Leben kann der Berufsfischer vom Fischfang alleine nicht mehr, viele haben ihre Fischerhütten aufgegeben und verkaufen ihren Fang direkt an die Gastronomie, Handelsketten oder im eigenen Wohnhaus. Heute sind die Felchen (auch Rheinanke oder Äsche genannt) der „Brotfisch“, bei Schleien und Flussbarschen sind die Fänge dafür schon zu gering. Saiblinge, Aale, Seeforellen und Trüschen gelten als Beifang, ihre Preise sind tief. Sehr verwunderlich ist das vor allem im Falle der Trüsche, die nicht nur ein äußerst schmackhaftes und aromatisches Fleisch aufweist, sondern vor allem wegen ihrer Leber von den Gourmets geschätzt und geliebt wird.

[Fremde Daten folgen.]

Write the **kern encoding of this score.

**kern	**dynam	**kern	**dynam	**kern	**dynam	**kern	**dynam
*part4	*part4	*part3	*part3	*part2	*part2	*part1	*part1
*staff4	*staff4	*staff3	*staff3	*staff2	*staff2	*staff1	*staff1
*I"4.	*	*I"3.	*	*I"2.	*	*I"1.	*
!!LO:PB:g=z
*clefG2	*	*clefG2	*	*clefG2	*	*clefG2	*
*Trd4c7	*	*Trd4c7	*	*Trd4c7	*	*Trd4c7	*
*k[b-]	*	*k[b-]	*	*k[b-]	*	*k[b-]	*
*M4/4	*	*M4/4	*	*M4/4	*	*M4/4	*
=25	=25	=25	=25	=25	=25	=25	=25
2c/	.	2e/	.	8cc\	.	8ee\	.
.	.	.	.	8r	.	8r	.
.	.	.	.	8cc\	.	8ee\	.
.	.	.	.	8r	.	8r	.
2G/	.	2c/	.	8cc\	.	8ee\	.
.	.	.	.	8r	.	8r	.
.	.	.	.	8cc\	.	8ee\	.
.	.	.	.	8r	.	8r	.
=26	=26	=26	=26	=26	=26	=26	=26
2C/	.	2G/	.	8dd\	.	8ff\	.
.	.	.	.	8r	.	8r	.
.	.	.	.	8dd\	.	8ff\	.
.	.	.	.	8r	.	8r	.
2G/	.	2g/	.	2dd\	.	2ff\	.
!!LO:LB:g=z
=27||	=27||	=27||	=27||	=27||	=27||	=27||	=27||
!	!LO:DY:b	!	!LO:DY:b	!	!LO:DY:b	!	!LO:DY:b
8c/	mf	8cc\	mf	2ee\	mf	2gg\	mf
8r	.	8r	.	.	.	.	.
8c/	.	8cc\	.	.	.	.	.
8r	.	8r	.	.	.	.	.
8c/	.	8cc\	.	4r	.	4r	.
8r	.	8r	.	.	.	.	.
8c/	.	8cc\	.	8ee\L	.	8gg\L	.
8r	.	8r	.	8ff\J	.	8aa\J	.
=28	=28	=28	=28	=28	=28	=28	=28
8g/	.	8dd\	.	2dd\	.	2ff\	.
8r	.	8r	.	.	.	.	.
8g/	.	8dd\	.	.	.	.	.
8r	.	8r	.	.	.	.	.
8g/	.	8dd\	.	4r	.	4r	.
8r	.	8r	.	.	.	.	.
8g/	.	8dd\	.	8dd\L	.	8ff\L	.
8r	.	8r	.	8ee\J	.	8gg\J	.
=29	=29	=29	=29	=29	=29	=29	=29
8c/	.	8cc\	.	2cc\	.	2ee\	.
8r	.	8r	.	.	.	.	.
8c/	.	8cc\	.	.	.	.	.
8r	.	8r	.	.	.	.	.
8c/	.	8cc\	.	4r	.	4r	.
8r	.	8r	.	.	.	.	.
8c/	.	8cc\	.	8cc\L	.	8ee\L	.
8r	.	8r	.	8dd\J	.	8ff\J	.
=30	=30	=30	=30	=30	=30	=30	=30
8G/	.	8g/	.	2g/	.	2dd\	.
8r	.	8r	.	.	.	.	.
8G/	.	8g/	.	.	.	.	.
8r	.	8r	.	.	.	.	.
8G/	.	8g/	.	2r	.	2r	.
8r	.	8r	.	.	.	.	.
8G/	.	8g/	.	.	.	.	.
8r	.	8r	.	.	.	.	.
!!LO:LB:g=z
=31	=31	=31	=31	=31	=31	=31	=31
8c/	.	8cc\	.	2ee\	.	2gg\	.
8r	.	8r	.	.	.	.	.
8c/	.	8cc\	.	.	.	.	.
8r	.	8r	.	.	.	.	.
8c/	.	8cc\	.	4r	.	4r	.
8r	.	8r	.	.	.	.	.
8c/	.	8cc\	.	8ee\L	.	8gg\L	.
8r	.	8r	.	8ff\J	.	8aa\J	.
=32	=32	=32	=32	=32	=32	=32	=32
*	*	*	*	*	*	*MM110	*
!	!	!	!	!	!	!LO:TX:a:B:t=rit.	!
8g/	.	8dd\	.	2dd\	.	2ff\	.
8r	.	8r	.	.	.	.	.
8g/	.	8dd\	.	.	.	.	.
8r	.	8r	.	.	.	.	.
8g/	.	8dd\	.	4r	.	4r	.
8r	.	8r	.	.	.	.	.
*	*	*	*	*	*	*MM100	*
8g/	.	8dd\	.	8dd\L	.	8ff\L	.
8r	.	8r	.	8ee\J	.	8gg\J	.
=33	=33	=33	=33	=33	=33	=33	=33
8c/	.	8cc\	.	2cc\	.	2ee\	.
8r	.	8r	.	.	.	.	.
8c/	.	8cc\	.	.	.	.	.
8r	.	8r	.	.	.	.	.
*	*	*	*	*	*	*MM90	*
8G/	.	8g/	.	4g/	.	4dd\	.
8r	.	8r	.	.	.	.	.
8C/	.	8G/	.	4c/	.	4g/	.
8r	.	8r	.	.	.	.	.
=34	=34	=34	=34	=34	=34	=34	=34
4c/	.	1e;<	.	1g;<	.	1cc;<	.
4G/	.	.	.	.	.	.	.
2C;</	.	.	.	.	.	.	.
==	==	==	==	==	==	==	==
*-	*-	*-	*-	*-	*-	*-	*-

Trotz aller ökonomischen Schwierigkeiten und den noch immer vorhandenen Problemen mit dem ökologischem Gleichgewicht, muss der Beruf des Fischer aber doch etwas an sich haben; ansonsten würden die Fischer ja ihre Netze als Wanddekoration verkaufen. Statt dessen suchen viele einen Nebenerwerb, sei es im Vermieten von Ferienwohnungen, in der Gastronomie oder in der Produktion von feinen Delikatessen aus Fisch – und fahren nach wie vor frühmorgens mit ihren Netzen auf den See hinaus!